When a person is charged with a DUI and is alleged to not have had a valid driver’s license at the time of the arrest, they could be charged with the separate offense of no permit.
If the individual is instead alleged to have been driving with a suspended or a revoked license, they could also be charged with operating after revocation or operating after suspension in addition to the driving under the influence charge, which would then carry separate penalties, including additional jail time or additional fines.
When this is the case, it is important to consult with an experienced DUI lawyer to mitigate or avoid as much of the damage as possible. To discuss your case or learn more about the potential steps that can be taken to assist you, call and schedule a consultation today.
A person accused of DUI while driving on a suspended license is not facing a different kind of DUI charge. Instead, what that person is going to face is two separate and distinct charges: driving under the influence and driving on a suspended license, driving on a revoked license, or no permit, depending on which it was.
Each of these charges carries separate penalties and must be proven independently of each other by the prosecutors. Even though a no permit or driving on a revoked license charge does not increase the minimum and maximum penalties for driving under the influence, a person accused of having a suspended, revoked, or no license might face harsher treatment in their DUI case.
When a person is charged with a DUI and is also accused of driving on a suspended license at the same time, their offenses will be charged as separate counts in the same case.
This means the case has the same prosecutor and is heard by the same judge, but is considered two separate counts that must be independently proven beyond a reasonable doubt by the prosecutors.
When someone is driving without a license, the manner in which the case is handled depends on the individual case. It depends on the reason the person’s license was suspended and the age of the person who is unlicensed.
For example, if the person is unlicensed and 18, that is different than a person who is 45 and their license has been suspended because they have four DUIs.
If a person has a license from out of state, for example in Maryland, the DUI component of the court case is handled in the same way. If a person ends up with a conviction for a DUI, the District of Columbia’s DMV suspends that person’s driving privileges for the first time for six months.
That does not necessarily mean that the person’s driving privileges outside DC are affected.
Maryland may or may not recognize that suspension. They may decide to impose a reciprocal six month suspension or decide to take no action. Maryland’s MVA can also grant restrictive licenses, as does Virginia.
If a person is accused of a DUI while their license is already suspended as a result of a previous DUI, that person could face separate charges of driving on a suspended license and charges of being a repeat DUI offender which carries a mandatory minimum of 10 days incarceration.

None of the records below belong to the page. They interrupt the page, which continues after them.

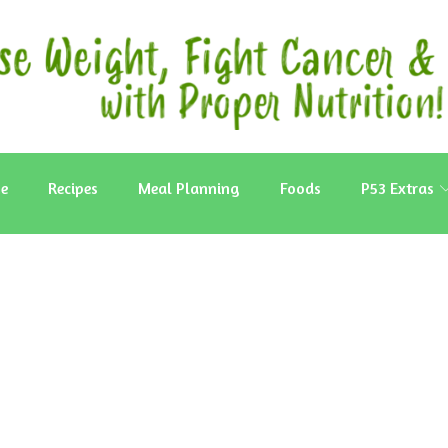
e
Recipes
Meal Planning
Foods
P53 Extras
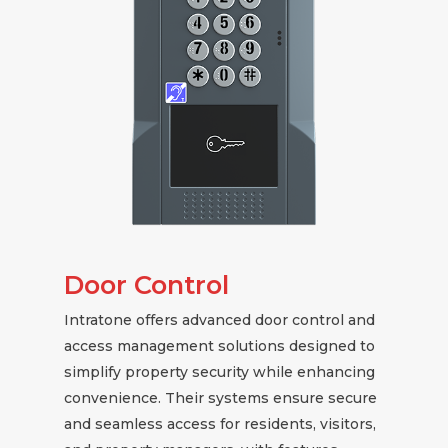
Door Control
Intratone offers advanced door control and
access management solutions designed to
simplify property security while enhancing
convenience. Their systems ensure secure
and seamless access for residents, visitors,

This means a judge is required by law to give the person at least 10 days of jail time if convicted and that the sentence cannot be divided up between weekends, served as house arrest, or replaced with community service.

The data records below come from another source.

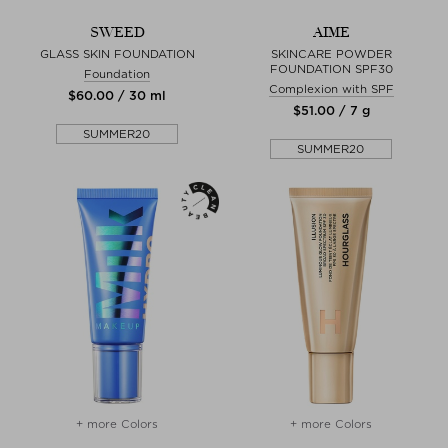
SWEED
AIME
GLASS SKIN FOUNDATION
SKINCARE POWDER
FOUNDATION SPF30
Foundation
Complexion with SPF
$‌60.00 / 30 ml
$‌51.00 / 7 g
SUMMER20
SUMMER20
+ more Colors
+ more Colors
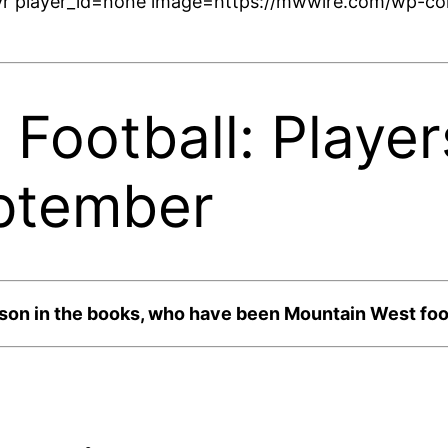
r player_id=none image=https://mwwire.com/wp-con
Football: Player
ptember
ason in the books, who have been Mountain West foot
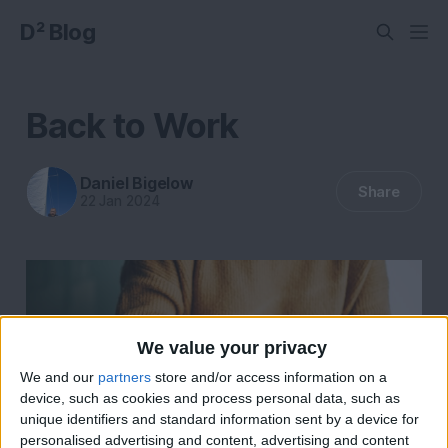
D² Blog
Back to Work
Daniel Bigelow
Share
22 Jan 2024
We value your privacy
We and our
partners
store and/or access information on a
device, such as cookies and process personal data, such as
unique identifiers and standard information sent by a device for
personalised advertising and content, advertising and content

Furthermore, because the individual is being charged as both a second offender and for driving on a suspended license this may prompt the prosecutor to seek higher penalties beyond the mandatory minimum.
This will likely result in that person being seen in a much more serious light than if they had their license suspended for another offense besides a previous DUI and can therefore result in higher penalties.
The National Driver Registry is a database of information about the status of a person’s driving privileges. If someone with a Maryland license gets a conviction for a DUI in the District of Columbia and their driving privileges in DC are suspended for six months.
That fact is transmitted from the District of Columbia DMV to the National Registry, not the Maryland Motor Vehicle Administration. Unless Maryland MVA has a reason to look up that person’s driving history in the National Registry, there may never be reciprocal restrictions placed on that person in Maryland.
One of the main differences in the DUI laws is the safe harbor provision that is available in Maryland, but not in DC. The punishments are much harsher in Virginia where a person can be charged with a DUI as a felony with long periods of jail time.
Unlike DC, Maryland and Virginia have restricted licenses that can allow an individual to drive to and from home, school, work but those are strictly enforced.
If a person is convicted of operating while impaired in DC, a state like Pennsylvania may not even recognize that as a traffic alcohol offense. It just depends on the state; some states do not recognize it and some states do.
Local attorneys who are familiar with the District of Columbia can be very helpful to people from out of state maneuvering through the intricacies of the process of resolving a DUI in DC to get the best results possible.